In the data that follows, how many lines include the string "elbow"? Answer with the number alone.

Recorded data:
◇ ◇ ◇ ◇ ◇
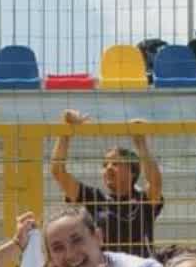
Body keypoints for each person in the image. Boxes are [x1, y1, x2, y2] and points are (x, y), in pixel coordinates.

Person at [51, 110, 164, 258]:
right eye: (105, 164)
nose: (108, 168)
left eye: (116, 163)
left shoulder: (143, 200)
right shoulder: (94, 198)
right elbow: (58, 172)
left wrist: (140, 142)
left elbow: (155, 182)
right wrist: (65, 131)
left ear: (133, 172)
◇ ◇ ◇ ◇ ◇
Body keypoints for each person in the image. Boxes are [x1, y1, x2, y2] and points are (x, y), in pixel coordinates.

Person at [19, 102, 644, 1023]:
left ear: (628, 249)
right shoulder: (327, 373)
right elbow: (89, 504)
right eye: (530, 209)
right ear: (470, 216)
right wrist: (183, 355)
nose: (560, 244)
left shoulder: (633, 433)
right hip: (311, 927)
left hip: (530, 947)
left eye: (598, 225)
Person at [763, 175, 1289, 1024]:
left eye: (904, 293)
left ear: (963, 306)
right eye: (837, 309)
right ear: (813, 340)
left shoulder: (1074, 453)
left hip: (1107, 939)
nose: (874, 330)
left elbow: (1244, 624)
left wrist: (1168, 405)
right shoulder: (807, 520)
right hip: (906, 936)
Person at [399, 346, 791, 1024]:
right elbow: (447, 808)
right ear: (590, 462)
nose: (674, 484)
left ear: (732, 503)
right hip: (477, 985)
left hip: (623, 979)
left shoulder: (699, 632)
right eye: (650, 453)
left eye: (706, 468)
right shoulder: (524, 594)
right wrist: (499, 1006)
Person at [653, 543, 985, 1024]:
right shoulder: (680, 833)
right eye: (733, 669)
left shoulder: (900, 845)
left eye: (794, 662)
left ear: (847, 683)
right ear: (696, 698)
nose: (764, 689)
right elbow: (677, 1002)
◇ ◇ ◇ ◇ ◇
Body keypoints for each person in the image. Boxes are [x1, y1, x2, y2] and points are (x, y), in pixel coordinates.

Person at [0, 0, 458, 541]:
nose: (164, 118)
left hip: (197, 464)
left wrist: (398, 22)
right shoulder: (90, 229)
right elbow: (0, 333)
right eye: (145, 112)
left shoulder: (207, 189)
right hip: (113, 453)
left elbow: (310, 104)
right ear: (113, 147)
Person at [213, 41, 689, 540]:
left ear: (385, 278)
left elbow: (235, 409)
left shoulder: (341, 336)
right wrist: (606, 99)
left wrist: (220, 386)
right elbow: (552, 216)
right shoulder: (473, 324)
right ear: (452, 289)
◇ ◇ ◇ ◇ ◇
__Completed task__
10